* PROBLEM DESCRIPTION
Each entry below has to be written out again without any change.

DATA FOR PROCESSING section start

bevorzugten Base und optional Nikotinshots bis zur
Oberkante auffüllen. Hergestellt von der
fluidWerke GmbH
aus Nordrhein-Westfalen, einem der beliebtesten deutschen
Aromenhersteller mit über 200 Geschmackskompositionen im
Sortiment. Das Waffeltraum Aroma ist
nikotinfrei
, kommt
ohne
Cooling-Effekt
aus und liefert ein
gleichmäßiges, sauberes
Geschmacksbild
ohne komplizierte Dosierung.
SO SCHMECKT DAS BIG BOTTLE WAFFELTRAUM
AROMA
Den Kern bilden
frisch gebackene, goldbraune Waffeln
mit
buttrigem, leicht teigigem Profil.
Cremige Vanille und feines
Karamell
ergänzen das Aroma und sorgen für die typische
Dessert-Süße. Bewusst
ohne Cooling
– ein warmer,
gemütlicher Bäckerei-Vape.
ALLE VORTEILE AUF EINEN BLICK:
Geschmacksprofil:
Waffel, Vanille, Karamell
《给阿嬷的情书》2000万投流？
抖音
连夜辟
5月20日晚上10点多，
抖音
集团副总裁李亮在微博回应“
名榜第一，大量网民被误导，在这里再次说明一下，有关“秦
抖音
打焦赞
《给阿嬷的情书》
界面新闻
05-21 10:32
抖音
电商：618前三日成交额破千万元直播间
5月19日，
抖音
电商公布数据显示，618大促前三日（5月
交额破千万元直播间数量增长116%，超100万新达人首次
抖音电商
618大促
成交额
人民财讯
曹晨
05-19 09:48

DATA FOR PROCESSING section end

* SOLUTION
bevorzugten Base und optional Nikotinshots bis zur
Oberkante auffüllen. Hergestellt von der
fluidWerke GmbH
aus Nordrhein-Westfalen, einem der beliebtesten deutschen
Aromenhersteller mit über 200 Geschmackskompositionen im
Sortiment. Das Waffeltraum Aroma ist
nikotinfrei
, kommt
ohne
Cooling-Effekt
aus und liefert ein
gleichmäßiges, sauberes
Geschmacksbild
ohne komplizierte Dosierung.
SO SCHMECKT DAS BIG BOTTLE WAFFELTRAUM
AROMA
Den Kern bilden
frisch gebackene, goldbraune Waffeln
mit
buttrigem, leicht teigigem Profil.
Cremige Vanille und feines
Karamell
ergänzen das Aroma und sorgen für die typische
Dessert-Süße. Bewusst
ohne Cooling
– ein warmer,
gemütlicher Bäckerei-Vape.
ALLE VORTEILE AUF EINEN BLICK:
Geschmacksprofil:
Waffel, Vanille, Karamell
《给阿嬷的情书》2000万投流？
抖音
连夜辟
5月20日晚上10点多，
抖音
集团副总裁李亮在微博回应“
名榜第一，大量网民被误导，在这里再次说明一下，有关“秦
抖音
打焦赞
《给阿嬷的情书》
界面新闻
05-21 10:32
抖音
电商：618前三日成交额破千万元直播间
5月19日，
抖音
电商公布数据显示，618大促前三日（5月
交额破千万元直播间数量增长116%，超100万新达人首次
抖音电商
618大促
成交额
人民财讯
曹晨
05-19 09:48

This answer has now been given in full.